The months-long conflict in Ukraine has caused significant disruption to global oil shipping routes which lead to a spike in crude oil prices that boosted the global demand for oilfield services, the CEO of Dubai-based tanker operator and oil trader Oilmar told Al Arabiya English on Monday.
Weighing in on the impact the conflict has had on the global shipping sector, Oilmar CEO Yusif Mammadov said in an interview with Al Arabiya English that due to the sanctions imposed by Western powers on Russia, the sector has witnessed many changes.
“A rise in upstream activity as crude prices surged above $100 a barrel this year has bolstered demand for oilfield services, including drilling wells, and buoyed prospects for a sector battered during the coronavirus pandemic-induced oil crash of 2020,” Mammadov explained.
“We are noticing an increase in drilling of proven reserves, as well as exploratory drilling throughout the world triggered by an increase in oil prices.”
This forced Russia to re-direct its volumes from Primorsk, Ust-Luga and Novorossiysk ports offloading to India and China, as the stems were offered at a great discount.
During the first quarter of 2022 and before the conflict in Ukraine – which began on February 24 – India imported REBCO at a rate of 40,000 barrels per day while China imported 750,000 barrels per day. India then ramped up the seaborne volume to 850,000 barrels per day after the conflict while China increased its import capacity to 1.1 million barrels per day.
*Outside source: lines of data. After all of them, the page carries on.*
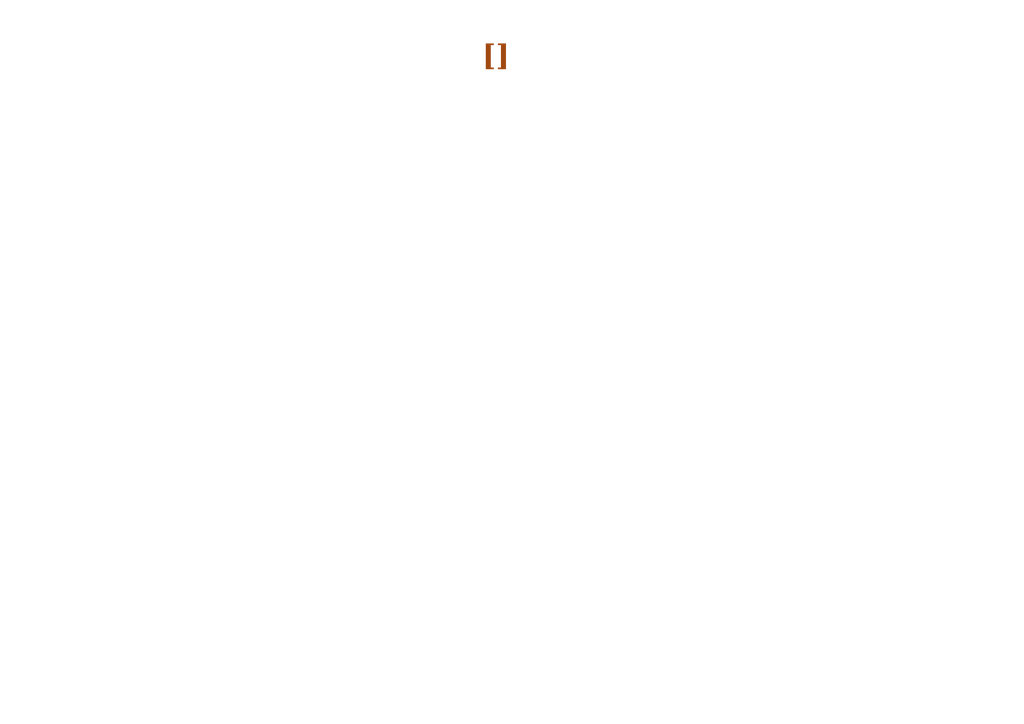
<source format=kicad_sch>
(kicad_sch
	(version 20231120)
	(generator "eeschema")
	(generator_version "8.0")
	(uuid "b7ce2658-0c16-417c-9e64-5f86ab89a607")
	(paper "A4")
	(title_block
		(title "Cell_Sentinel")
		(date "2024-11-05")
		(rev "1.0.0")
	)
	(lib_symbols)
	(text "[${#}] ${SHEETNAME}"
		(exclude_from_sim no)
		(at 145.288 18.288 0)
		(effects
			(font
				(face "Times New Roman")
				(size 6 6)
				(thickness 1.6)
				(bold yes)
				(color 159 72 15 1)
			)
		)
		(uuid "e6dceb11-c006-414c-a510-611149a2803c")
	)
)

</source>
“The volume of seaborne Russian Export Blend Crude Oil (REBCO or Urals) to Europe decreased but still represents a significant grade of crude oil in European refineries’ portfolios,” he said.
“Russia exported 190,000 metric tons per day from January until February 2022. During the period between March and July 2022, the volume of export made up 100,000 metric tons per day.”
The price of oil is largely driven by supply and demand and historically, extremely high oil prices were usually directly influenced by conflict or geopolitical tensions, especially when an oil-producing country, like Russia, is involved.
“Since February 2022 when conflict began, we actively started to research the market [to] forecast new demands in order to observe new potential shipping routes,” the CEO said.
“As a result of performed actions, Oilmar has concentrated its business in the areas of high demand, caused by [a] lack of supply due to conflict and sanctions.”
Oilmar currently delivers around 14 million barrels of crude oil globally per month on average.
“We are closely monitoring the situation on upcoming demands from the market,” he added.
Ukraine conflict reconfigured global oil market
The conflict significantly reconfigured the global oil market, with other suppliers stepping up to meet European demand as many European Union member states rushed to impose sanctions on Russia, marking one of the biggest supply-side shakeups in global oil trade in modern history.
“We see a clear pattern for the replacement of Russian-origin crude oil in Europe and the refineries source the crude oil from the Arabian Gulf, from countries like Saudi Arabia and Iraq, West Africa (Nigeria and Ghana) and the US Gulf,” Mammadov explained.
Suezmax refers to a class of medium-sized oil tankers which are larger than Aframax and smaller than VLCC. Aframax can carry 100,000 metric tons, Suezmax can take up between 150,000 to 180,000 metric tons and VLCC (supertankers) can take around 300,000 metric tons.
“The volumes from [the Arabian Gulf] are being transported by Suezmax due to the delivery time,” Mammadov added. Suezmax transports cargo via the Suez Canal instead of being loaded on VLCC and transported via the Cape of Good Hope in South Africa.
West Africa cargoes are being delivered on Suezmax and VLCC, whereas the US Gulf batches use all three.
“The US Gulf-Europe voyages… have become shorter compared to the past when cargoes loaded from US Gulf were mainly destined for China. For instance, US Gulf crude export to Europe in the second quarter hit a record of 3.3 million barrels per day.”